Déjà, il faudra lui restituer sa vocation culturelle, car il est peu fréquenté. Il y a parfois quelques expositions, mais nous avons un magnifique château qui est sous-exploité sur le plan culturel.
Arnaud Guiboud Ribaud
Comme chacun l’a fait, c’est une tradition. J’aime les traditions. Je souhaite continuer cette tradition.
Nous mettrons en marche des études pour avoir un chiffrage précis, qui sera présenté aux citoyens. Nous aimerions remettre en état la salle jumelle du château. Il y a la salle des mariages et, de l’autre côté de la cheminée, se trouve cette salle jumelle. Je pense que c’est l’investissement le moins onéreux du château, parce que si l’on commence à attaquer le deuxième ou le troisième étage, on est immédiatement sur des sommes absolument conséquentes. Mais cela vaut le coup.
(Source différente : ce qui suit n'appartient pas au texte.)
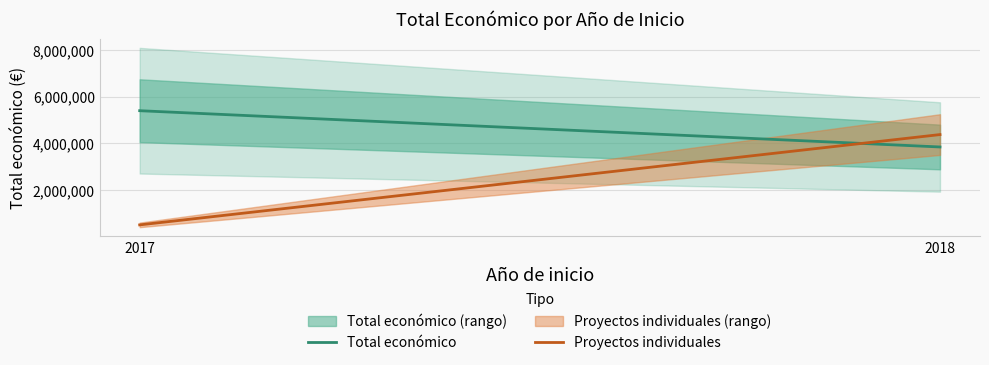

Reading left to right, what are all the values shown in this chart?

Total económico: 5390598	3834595
Proyectos individuales: 492343	4366425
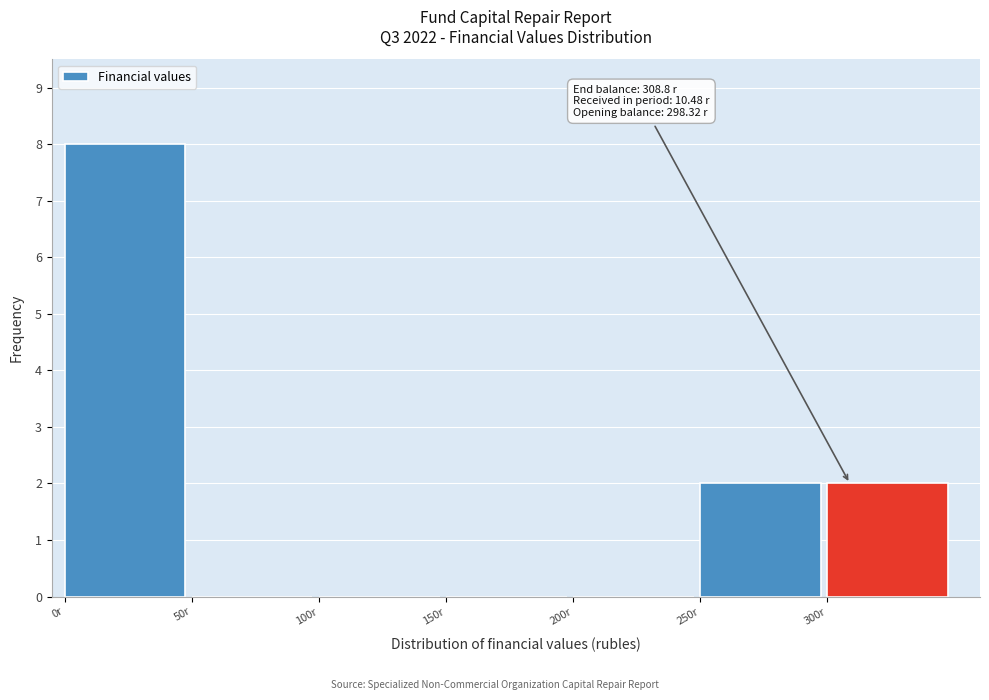

Which range on the x-axis has the tallest bar?

0 to 50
On sait très bien que ce sont des projets qui se réalisent sur plusieurs mandats. Mais il faut au moins commencer les études. Quitte à ce qu’ensuite, si nous sommes élus et que nous ne le sommes plus après, le projet se poursuive. Je ne suis pas là pour couper des rubans, je suis là pour lancer des projets.
Pascal Chauvin
Une étude de rénovation globale du château annonce un chiffrage à hauteur de quasiment 10 millions d’euros.
Aujourd’hui, pour le bien de la ville et des Tretsois, le château n’est pas une priorité. Il est hors d’eau, hors d’air. Nous avons rénové la forge, qui permet d’accueillir les Tretsois le midi.
Nous tendons à davantage l’exploiter dans les prochains mois ou années afin de proposer une offre de service public plus riche. Mais au regard de tout ce qu’il reste à terminer, je crois que le château n’est pas une priorité. Donc il n’y aura pas de projet de rénovation de nouvelles salles.
Aujourd’hui, le château est bien plus utilisé qu’auparavant, notamment à travers sa cour, mais également la salle d’honneur et la vinothèque, avec régulièrement des expositions et des événements. Nous disposons, je crois, de suffisamment de salles.
Contrairement à ce qui est dit, il n’y a pas de sport — ou plus de sport — dans le château. Encore une fois, c’est créer la polémique pour faire polémique.
Il faut rappeler aussi que la vinothèque pose des difficultés en matière d’accessibilité pour les personnes à mobilité réduite.